The researchers also found that any improvements in the participant’s fitness level were also directly correlated with an overall improvement in their memory performance.
Jennifer Heisz, associate professor in the Department of Kinesiology at McMaster University says, “It’s never too late to get the brain health benefits of being physically active, but if you are starting late and want to see results fast, our research suggests you may need to increase the intensity of your exercise.”
That raises an important point.
High-intensity is personal
High-intensity is not a one size fits all scenario. A high-intensity workout means different things to different people.
For a 20-year-old track athlete, a high-intensity workout is an all-out killer sprint at breakneck speeds. For that same athlete’s 75-year-old sedentary grandmother (who also has arthritis in her knees), a brisk aquajog is high-intensity. What’s important is that the person feels they’re giving the workout their all.

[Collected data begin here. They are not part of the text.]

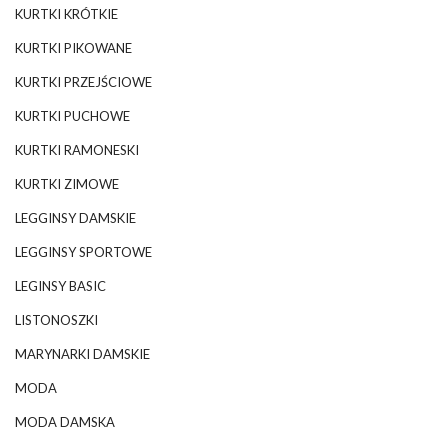
KURTKI KRÓTKIE
KURTKI PIKOWANE
KURTKI PRZEJŚCIOWE
KURTKI PUCHOWE
KURTKI RAMONESKI
KURTKI ZIMOWE
LEGGINSY DAMSKIE
LEGGINSY SPORTOWE
LEGINSY BASIC
LISTONOSZKI
MARYNARKI DAMSKIE
MODA
MODA DAMSKA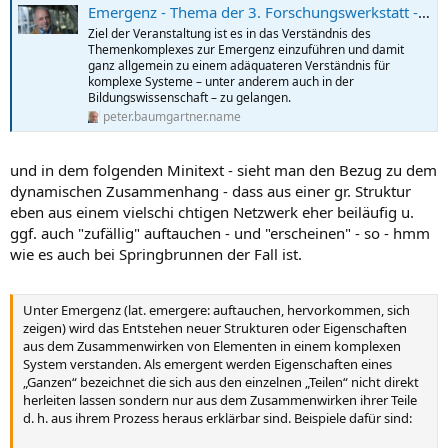
Emergenz - Thema der 3. Forschungswerkstatt - Gedankensplitter
Ziel der Veranstaltung ist es in das Verständnis des
Themenkomplexes zur Emergenz einzuführen und damit
ganz allgemein zu einem adäquateren Verständnis für
komplexe Systeme – unter anderem auch in der
Bildungswissenschaft – zu gelangen.
peter.baumgartner.name
und in dem folgenden Minitext - sieht man den Bezug zu dem
dynamischen Zusammenhang - dass aus einer gr. Struktur
eben aus einem vielschi chtigen Netzwerk eher beiläufig u.
ggf. auch "zufällig" auftauchen - und "erscheinen" - so - hmm
wie es auch bei Springbrunnen der Fall ist.
Unter Emergenz (lat. emergere: auftauchen, hervorkommen, sich
zeigen) wird das Entstehen neuer Strukturen oder Eigenschaften
aus dem Zusammenwirken von Elementen in einem komplexen
System verstanden. Als emergent werden Eigenschaften eines
„Ganzen“ bezeichnet die sich aus den einzelnen „Teilen“ nicht direkt
herleiten lassen sondern nur aus dem Zusammenwirken ihrer Teile
d. h. aus ihrem Prozess heraus erklärbar sind. Beispiele dafür sind: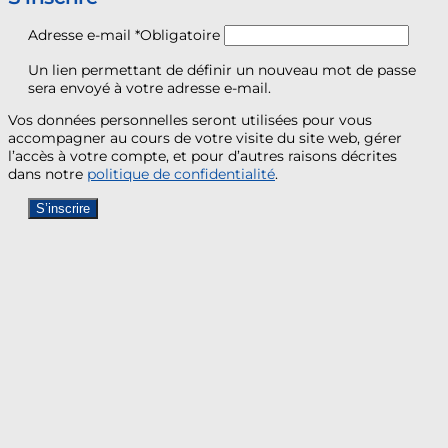
Adresse e-mail
*
Obligatoire
Un lien permettant de définir un nouveau mot de passe
sera envoyé à votre adresse e-mail.
Vos données personnelles seront utilisées pour vous
accompagner au cours de votre visite du site web, gérer
l’accès à votre compte, et pour d’autres raisons décrites
dans notre
politique de confidentialité
.
S’inscrire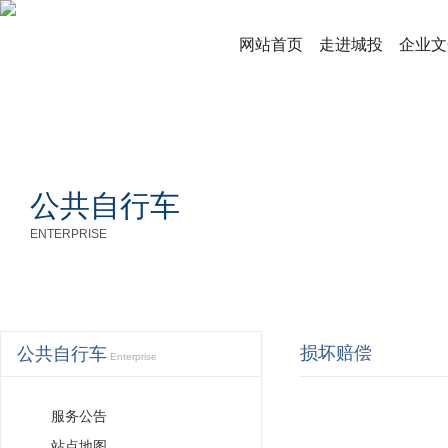
网站首页
走进城投
企业文
公共自行车
ENTERPRISE
损坏赔偿
公共自行车
Enterprise
服务公告
站点地图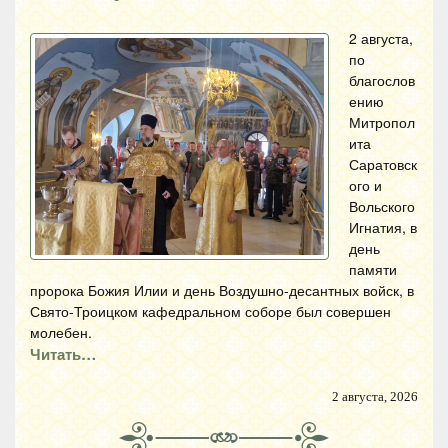
2 августа,
по
благослов
ению
Митропол
ита
Саратовск
ого и
Вольского
Игнатия, в
день
памяти
пророка Божия Илии и день Воздушно-десантных войск, в
Свято-Троицком кафедральном соборе был совершен
молебен.
Читать…
2 августа, 2026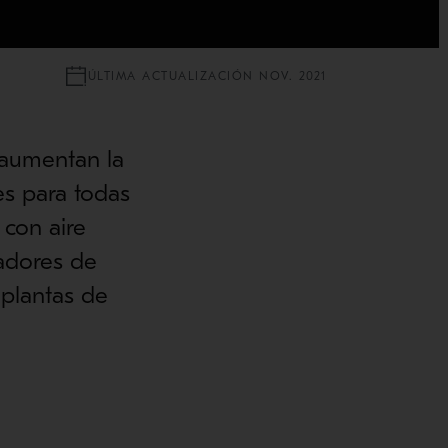
ÚLTIMA ACTUALIZACIÓN NOV. 2021
 aumentan la
s para todas
 con aire
adores de
 plantas de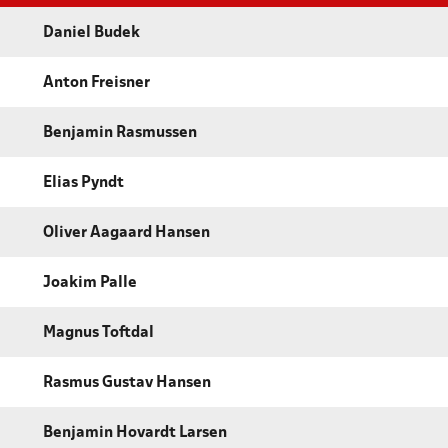
Daniel Budek
Anton Freisner
Benjamin Rasmussen
Elias Pyndt
Oliver Aagaard Hansen
Joakim Palle
Magnus Toftdal
Rasmus Gustav Hansen
Benjamin Hovardt Larsen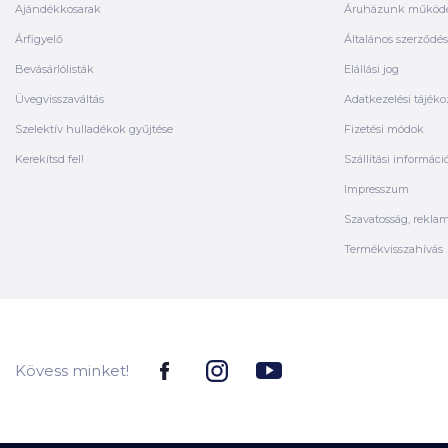
Ajándékkosarak
Áruházunk működ
Árfigyelő
Általános szerződési
Bevásárlólisták
Elállási jog
Üvegvisszaváltás
Adatkezelési tájéko
Szelektív hulladékok gyűjtése
Fizetési módok
Kerekítsd fel!
Szállítási informáci
Impresszum
Szavatosság, rekla
Termékvisszahívás
Kövess minket!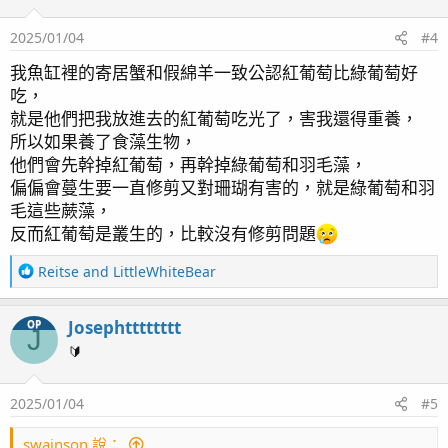
2025/01/04
#4
我魚缸裡的寄居蟹和假綿羊一致公認紅葡萄比綠葡萄好
吃，
就是他們把我放進去的紅葡萄吃光了，害我還得重養，
所以如果養了食藻生物，
他們會先幹掉紅葡萄，再幹掉綠葡萄和羽毛藻，
偏偏會蔓生要一直修剪又對珊瑚有害的，就是綠葡萄和羽
毛這些蕨藻，
反而紅葡萄是叢生的，比較沒有修剪問題
R
Reitse
and
LittleWhiteBear
e
a
Josephtttttttt
OP
c
J
t
🔰
i
o
2025/01/04
#5
n
s
：
swainson 說：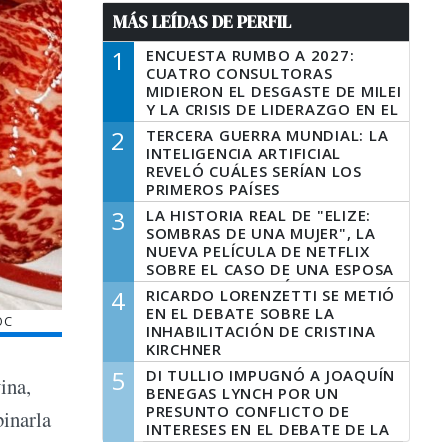
MÁS LEÍDAS DE PERFIL
1
ENCUESTA RUMBO A 2027:
CUATRO CONSULTORAS
MIDIERON EL DESGASTE DE MILEI
Y LA CRISIS DE LIDERAZGO EN EL
PERONISMO
2
TERCERA GUERRA MUNDIAL: LA
INTELIGENCIA ARTIFICIAL
REVELÓ CUÁLES SERÍAN LOS
PRIMEROS PAÍSES
LATINOAMERICANOS EN SER
3
LA HISTORIA REAL DE "ELIZE:
DERROTADOS
SOMBRAS DE UNA MUJER", LA
NUEVA PELÍCULA DE NETFLIX
SOBRE EL CASO DE UNA ESPOSA
QUE DESCUARTIZÓ A SU
4
RICARDO LORENZETTI SE METIÓ
MARIDO
EN EL DEBATE SOBRE LA
OC
INHABILITACIÓN DE CRISTINA
KIRCHNER
5
DI TULLIO IMPUGNÓ A JOAQUÍN
ina,
BENEGAS LYNCH POR UN
PRESUNTO CONFLICTO DE
binarla
INTERESES EN EL DEBATE DE LA
LEY DE TIERRAS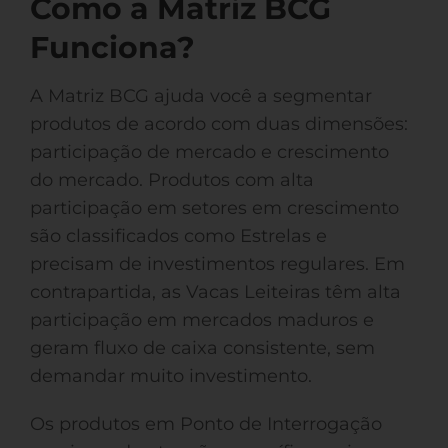
Como a Matriz BCG
Funciona?
A Matriz BCG ajuda você a segmentar
produtos de acordo com duas dimensões:
participação de mercado e crescimento
do mercado. Produtos com alta
participação em setores em crescimento
são classificados como Estrelas e
precisam de investimentos regulares. Em
contrapartida, as Vacas Leiteiras têm alta
participação em mercados maduros e
geram fluxo de caixa consistente, sem
demandar muito investimento.
Os produtos em Ponto de Interrogação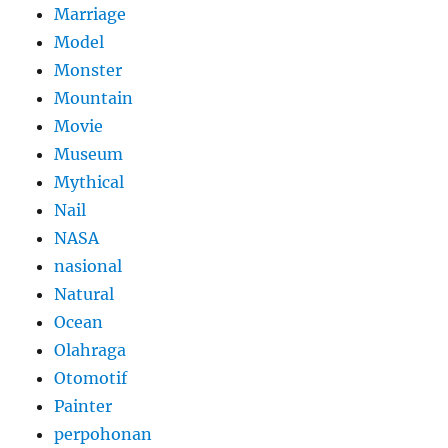
Marriage
Model
Monster
Mountain
Movie
Museum
Mythical
Nail
NASA
nasional
Natural
Ocean
Olahraga
Otomotif
Painter
perpohonan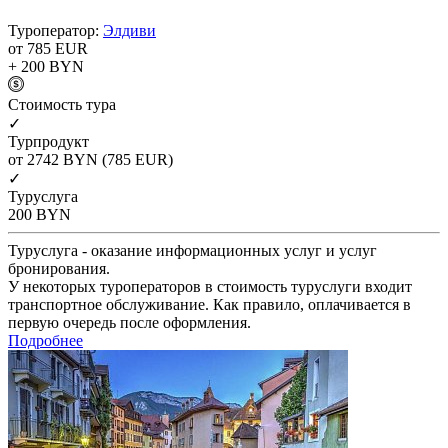
Туроператор:
Элдиви
от 785
EUR
+ 200
BYN
Cтоимость тура
✓
Турпродукт
от 2742
BYN
(785 EUR)
✓
Туруслуга
200
BYN
Туруслуга - оказание информационных услуг и услуг
бронирования.
У некоторых туроператоров в стоимость туруслуги входит
транспортное обслуживание. Как правило, оплачивается в
первую очередь после оформления.
Подробнее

To avoid injury (or worse), it’s important to tailor the exercise to suit the current fitness and health level of the individual. So, adding intensity doesn’t have to involve a trip to the track—it can be as simple as adding some hills to your daily walk or digging in and increasing your jogging pace between street lamps. Remember that the subjects in the study only did four sets of four minutes with ample recovery time in between to allow their heart rate to come down. There’s no need to adhere to a strict Tabata set this time.
Exercise is a promising intervention for delaying the onset of dementia. Adding some high-intensity bursts a few times per week is proving to be an effective way to administer it.